On the plus side of contending with 30 degree temperatures, though choosing a sunny day is most advantageous, shooting here after or even during (See roofed…) a snowfall makes for a sublime photographic experience. The forest itself provides a kind of magical (That’s right, going with magical.) setting when coated in white. And the ground being blanketed not only encourages increased activity at manmade food stations but provides images with added beauty and character as well as enhanced lighting (See shadow issues (Maybe see wooded again if necessary…)…).

With a slight increase in temperature, titmouse and chickadee cling to icicles, drinking droplets as they form. And for those without prejudice, deer can often be easily spotted under these conditions throughout the park.
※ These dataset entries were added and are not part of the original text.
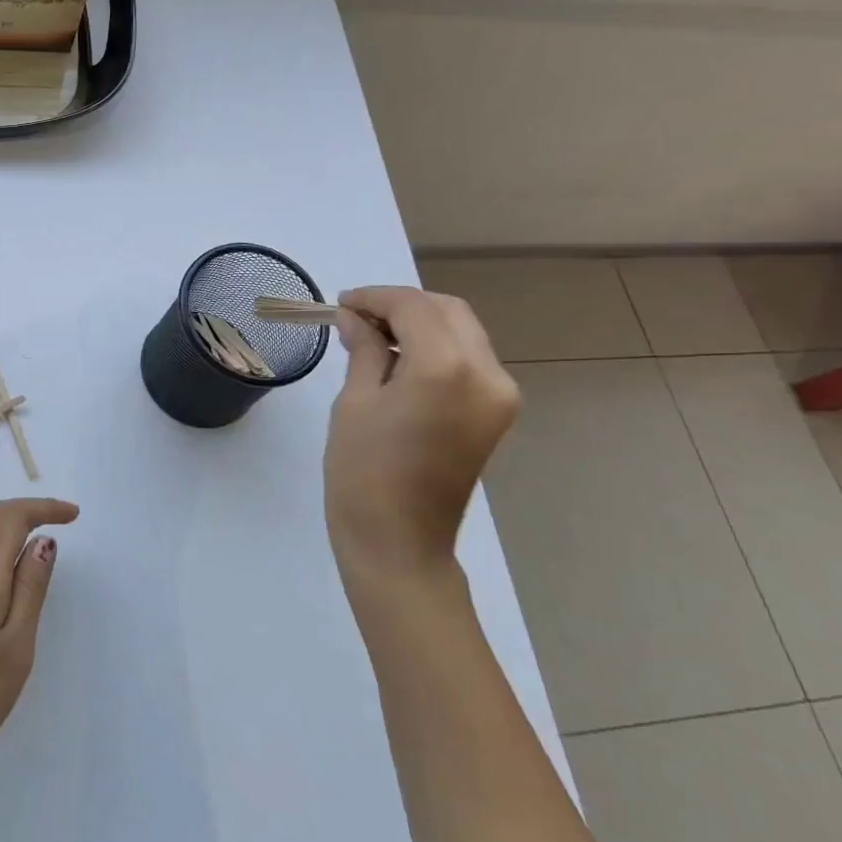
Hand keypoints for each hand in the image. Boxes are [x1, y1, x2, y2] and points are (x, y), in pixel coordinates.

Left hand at [0, 496, 79, 799]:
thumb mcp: (17, 644)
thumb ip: (30, 587)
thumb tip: (43, 540)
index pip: (9, 516)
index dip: (43, 507)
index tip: (73, 515)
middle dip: (24, 509)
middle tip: (60, 520)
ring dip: (5, 526)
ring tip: (37, 543)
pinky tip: (5, 573)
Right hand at [323, 286, 518, 583]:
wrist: (399, 543)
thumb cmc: (362, 473)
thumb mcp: (354, 403)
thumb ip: (365, 350)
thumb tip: (355, 318)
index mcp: (446, 368)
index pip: (414, 307)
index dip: (375, 298)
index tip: (341, 304)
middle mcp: (486, 374)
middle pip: (448, 311)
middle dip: (402, 305)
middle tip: (357, 317)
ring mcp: (500, 395)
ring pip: (463, 332)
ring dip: (421, 324)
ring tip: (375, 338)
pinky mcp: (497, 413)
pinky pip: (469, 360)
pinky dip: (437, 348)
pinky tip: (401, 362)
This might be of worthwhile if secondary interest as the sanctuary of course loses the light before do Cheesequake’s many fields.

Carolina wren. © Brett Klaproth

The nature center is typically open from 8-4 Wednesday through Sunday. Calling in advance is advisable if one wants to be assured of immediate access to bathroom facilities and escapes from the cold (and a hand dryer which, okay, odd, but for the warmth provided a photographer would likely eventually share my appreciation).

Food might not be present at all times but Jim is giving readers permission to bring and distribute seed (Be sure there’s sunflower in the mix.) and suet to insure activity. Results are typically swift and satisfying.

And oh yeah, nuts. Offering peanuts will garner immediate popularity with certain (upwards of two dozen) bushy-tailed residents. If not looking to make friends nor prone to begging-induced guilt (Just me?), indulging the squirrels will also help keep feeders clear for the more typically welcome feathered patrons.  And dispensing on the previously recommended platform in particular will optimize results by bringing the most discriminating (blue jay, wren) and timid (red-bellied woodpecker) subjects closer.

Throw in lunch for yourself and a rewarding and unusually comfortable cold weather day at Cheesequake is virtually guaranteed.  Just remember the Under Armour.

All photos were taken last winter with a handheld Canon 40D and 100-400mm f/4.5-5.6L IS. That’d be the author on deck with a tripod-mounted Canon 500mm f/4L IS this winter.